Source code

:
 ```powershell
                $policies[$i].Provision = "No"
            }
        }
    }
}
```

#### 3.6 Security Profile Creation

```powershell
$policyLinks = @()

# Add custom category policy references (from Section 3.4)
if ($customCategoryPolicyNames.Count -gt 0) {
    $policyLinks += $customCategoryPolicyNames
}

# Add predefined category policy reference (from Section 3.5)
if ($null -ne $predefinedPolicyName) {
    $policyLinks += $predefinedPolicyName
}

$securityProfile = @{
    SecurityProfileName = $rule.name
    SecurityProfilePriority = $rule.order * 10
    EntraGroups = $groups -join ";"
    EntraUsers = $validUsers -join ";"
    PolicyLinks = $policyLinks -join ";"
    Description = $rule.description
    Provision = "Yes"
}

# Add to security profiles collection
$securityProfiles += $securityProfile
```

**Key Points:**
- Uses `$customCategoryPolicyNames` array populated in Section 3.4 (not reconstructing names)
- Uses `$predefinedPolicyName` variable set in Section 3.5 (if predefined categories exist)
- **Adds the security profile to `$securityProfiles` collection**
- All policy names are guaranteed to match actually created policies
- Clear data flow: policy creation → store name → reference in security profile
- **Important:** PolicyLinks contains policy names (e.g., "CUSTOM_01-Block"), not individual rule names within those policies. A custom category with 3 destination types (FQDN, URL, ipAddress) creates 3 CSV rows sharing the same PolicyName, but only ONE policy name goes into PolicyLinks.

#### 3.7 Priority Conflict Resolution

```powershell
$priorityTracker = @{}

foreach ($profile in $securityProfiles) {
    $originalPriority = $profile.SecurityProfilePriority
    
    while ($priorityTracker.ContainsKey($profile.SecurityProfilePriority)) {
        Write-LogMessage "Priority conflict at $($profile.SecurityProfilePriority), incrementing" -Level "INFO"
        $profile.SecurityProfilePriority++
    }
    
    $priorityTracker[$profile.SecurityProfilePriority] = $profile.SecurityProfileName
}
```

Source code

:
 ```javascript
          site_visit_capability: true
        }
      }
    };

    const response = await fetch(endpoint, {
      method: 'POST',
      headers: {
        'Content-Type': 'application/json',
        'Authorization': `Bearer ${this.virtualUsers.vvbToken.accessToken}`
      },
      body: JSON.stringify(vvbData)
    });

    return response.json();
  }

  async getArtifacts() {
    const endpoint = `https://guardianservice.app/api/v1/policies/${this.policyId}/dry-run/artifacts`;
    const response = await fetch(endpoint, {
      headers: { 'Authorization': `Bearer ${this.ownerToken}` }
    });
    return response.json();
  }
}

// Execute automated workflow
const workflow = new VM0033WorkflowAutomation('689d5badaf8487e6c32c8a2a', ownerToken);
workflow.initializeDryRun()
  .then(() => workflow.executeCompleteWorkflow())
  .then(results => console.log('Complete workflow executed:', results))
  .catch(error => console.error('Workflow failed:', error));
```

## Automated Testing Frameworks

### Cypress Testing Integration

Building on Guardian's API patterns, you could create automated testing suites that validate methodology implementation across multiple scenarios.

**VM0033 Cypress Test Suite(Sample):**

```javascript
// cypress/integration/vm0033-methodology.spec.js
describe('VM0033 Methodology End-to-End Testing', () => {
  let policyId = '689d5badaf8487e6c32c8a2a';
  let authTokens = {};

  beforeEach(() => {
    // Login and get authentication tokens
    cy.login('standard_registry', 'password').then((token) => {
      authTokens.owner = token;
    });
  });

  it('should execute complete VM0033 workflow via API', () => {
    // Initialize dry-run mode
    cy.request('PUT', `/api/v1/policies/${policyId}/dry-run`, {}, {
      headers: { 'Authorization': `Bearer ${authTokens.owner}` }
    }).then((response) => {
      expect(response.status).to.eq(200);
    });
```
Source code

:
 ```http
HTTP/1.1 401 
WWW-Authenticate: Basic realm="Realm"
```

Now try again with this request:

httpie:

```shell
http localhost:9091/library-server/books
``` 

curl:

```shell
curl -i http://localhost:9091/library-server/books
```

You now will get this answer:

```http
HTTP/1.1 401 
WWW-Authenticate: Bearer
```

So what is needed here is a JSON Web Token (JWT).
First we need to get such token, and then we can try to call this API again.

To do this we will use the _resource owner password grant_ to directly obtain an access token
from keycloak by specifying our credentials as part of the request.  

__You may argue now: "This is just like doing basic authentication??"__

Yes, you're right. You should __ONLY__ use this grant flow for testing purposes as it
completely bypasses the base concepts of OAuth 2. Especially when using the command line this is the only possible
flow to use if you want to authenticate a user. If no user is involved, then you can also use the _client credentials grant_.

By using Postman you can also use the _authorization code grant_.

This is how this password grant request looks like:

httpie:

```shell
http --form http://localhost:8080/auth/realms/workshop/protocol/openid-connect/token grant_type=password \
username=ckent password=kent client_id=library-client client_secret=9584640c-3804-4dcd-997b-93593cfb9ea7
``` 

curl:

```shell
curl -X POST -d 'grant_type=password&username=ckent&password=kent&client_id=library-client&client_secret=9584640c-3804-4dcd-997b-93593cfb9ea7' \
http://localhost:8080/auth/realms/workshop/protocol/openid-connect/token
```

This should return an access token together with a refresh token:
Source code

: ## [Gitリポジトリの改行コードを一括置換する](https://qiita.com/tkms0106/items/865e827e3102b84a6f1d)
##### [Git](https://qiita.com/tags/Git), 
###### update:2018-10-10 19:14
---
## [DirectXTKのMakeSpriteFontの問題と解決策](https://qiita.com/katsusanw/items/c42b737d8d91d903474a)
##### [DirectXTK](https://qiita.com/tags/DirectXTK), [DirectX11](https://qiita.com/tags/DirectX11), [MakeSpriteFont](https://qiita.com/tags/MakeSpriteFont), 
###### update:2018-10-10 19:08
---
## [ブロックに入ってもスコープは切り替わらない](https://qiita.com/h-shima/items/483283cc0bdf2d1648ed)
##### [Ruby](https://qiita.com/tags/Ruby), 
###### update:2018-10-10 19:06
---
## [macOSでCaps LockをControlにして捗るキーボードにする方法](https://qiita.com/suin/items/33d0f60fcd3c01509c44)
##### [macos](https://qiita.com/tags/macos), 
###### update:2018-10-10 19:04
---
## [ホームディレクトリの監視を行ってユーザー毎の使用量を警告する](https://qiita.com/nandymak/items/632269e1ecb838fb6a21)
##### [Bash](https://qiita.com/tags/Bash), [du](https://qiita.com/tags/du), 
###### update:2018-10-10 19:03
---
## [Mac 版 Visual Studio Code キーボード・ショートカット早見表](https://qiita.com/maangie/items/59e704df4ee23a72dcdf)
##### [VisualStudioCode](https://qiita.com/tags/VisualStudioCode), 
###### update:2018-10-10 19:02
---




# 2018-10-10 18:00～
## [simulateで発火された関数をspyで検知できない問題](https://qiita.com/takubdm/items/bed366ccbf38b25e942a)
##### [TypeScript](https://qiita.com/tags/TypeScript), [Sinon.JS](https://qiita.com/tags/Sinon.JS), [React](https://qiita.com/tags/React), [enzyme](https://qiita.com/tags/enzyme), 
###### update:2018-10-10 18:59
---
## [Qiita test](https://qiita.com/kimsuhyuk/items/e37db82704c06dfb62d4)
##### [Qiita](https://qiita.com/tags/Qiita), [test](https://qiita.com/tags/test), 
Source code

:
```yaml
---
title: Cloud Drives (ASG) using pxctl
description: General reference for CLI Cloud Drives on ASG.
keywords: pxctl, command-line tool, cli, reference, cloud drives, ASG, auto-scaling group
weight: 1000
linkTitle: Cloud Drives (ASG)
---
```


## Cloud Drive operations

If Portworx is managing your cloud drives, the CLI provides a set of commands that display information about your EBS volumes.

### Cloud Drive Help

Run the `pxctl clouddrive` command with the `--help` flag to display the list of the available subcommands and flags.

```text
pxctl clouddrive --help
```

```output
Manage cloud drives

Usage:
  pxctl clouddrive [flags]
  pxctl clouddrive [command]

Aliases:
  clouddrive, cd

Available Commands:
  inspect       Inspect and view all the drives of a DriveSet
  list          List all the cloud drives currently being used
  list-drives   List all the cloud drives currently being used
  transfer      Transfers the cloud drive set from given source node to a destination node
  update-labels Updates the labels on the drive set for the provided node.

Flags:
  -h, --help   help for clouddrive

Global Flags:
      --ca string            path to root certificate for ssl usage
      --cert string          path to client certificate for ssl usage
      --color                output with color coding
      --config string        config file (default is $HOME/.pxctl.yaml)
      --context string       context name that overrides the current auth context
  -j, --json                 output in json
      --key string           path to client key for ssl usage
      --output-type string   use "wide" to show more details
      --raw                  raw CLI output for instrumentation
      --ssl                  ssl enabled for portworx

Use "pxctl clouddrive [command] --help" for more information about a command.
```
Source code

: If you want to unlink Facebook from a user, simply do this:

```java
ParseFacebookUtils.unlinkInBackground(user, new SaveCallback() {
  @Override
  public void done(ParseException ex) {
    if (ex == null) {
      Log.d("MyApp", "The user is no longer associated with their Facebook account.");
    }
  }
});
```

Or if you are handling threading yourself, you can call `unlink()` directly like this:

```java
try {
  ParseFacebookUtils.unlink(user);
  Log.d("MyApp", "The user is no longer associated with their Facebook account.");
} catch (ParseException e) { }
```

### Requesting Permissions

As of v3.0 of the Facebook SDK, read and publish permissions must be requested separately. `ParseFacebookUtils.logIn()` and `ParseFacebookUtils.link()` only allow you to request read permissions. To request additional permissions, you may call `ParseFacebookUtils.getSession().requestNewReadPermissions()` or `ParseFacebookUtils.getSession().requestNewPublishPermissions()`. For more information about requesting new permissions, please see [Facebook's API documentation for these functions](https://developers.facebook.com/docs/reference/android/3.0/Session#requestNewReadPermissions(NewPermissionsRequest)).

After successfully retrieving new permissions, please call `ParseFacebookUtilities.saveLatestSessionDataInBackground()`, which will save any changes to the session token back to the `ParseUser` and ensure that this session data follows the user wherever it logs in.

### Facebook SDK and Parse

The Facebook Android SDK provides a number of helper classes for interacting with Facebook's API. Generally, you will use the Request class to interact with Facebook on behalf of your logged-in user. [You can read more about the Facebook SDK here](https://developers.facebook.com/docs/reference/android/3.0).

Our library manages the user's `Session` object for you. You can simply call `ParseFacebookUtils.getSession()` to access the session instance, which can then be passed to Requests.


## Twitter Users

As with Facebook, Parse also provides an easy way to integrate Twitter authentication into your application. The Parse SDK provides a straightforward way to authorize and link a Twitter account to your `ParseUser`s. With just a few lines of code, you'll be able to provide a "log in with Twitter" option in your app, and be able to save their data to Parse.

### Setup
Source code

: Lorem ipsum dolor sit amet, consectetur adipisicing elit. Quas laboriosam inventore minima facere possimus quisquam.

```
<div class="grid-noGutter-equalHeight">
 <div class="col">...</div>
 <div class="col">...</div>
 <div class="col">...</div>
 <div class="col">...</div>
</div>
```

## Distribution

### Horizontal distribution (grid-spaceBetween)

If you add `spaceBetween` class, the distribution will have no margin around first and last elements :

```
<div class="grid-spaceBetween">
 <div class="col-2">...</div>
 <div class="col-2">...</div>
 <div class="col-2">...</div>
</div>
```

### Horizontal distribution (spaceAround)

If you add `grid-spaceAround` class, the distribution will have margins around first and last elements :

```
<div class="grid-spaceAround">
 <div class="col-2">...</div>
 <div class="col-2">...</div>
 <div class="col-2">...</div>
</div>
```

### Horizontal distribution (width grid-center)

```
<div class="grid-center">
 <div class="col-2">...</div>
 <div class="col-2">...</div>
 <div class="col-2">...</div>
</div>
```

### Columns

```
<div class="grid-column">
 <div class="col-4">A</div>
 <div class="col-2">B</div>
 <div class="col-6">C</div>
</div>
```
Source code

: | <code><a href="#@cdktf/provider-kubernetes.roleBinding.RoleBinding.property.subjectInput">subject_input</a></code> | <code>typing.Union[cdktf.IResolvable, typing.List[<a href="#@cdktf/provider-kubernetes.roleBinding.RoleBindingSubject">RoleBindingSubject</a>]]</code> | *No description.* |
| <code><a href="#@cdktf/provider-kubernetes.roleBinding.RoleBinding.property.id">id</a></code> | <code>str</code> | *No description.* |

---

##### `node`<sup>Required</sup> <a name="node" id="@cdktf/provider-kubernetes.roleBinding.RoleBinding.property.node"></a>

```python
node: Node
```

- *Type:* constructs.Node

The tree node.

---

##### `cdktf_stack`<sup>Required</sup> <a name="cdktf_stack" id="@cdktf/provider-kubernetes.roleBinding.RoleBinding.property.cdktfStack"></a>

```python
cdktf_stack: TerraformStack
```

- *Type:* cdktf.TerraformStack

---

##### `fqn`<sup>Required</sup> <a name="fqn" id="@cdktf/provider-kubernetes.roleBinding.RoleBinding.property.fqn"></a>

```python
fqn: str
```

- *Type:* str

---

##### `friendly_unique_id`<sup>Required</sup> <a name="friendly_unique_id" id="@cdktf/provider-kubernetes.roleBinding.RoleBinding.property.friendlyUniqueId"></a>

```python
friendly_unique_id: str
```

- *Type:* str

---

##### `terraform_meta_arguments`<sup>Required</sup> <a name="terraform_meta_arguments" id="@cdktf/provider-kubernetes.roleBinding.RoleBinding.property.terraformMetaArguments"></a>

* [Work required]: Wherever "authentication" turns up in the records, copy the whole line.

* [Output]:
    // Login and get authentication tokens
__You may argue now: "This is just like doing basic authentication??"__
As with Facebook, Parse also provides an easy way to integrate Twitter authentication into your application. The Parse SDK provides a straightforward way to authorize and link a Twitter account to your `ParseUser`s. With just a few lines of code, you'll be able to provide a "log in with Twitter" option in your app, and be able to save their data to Parse.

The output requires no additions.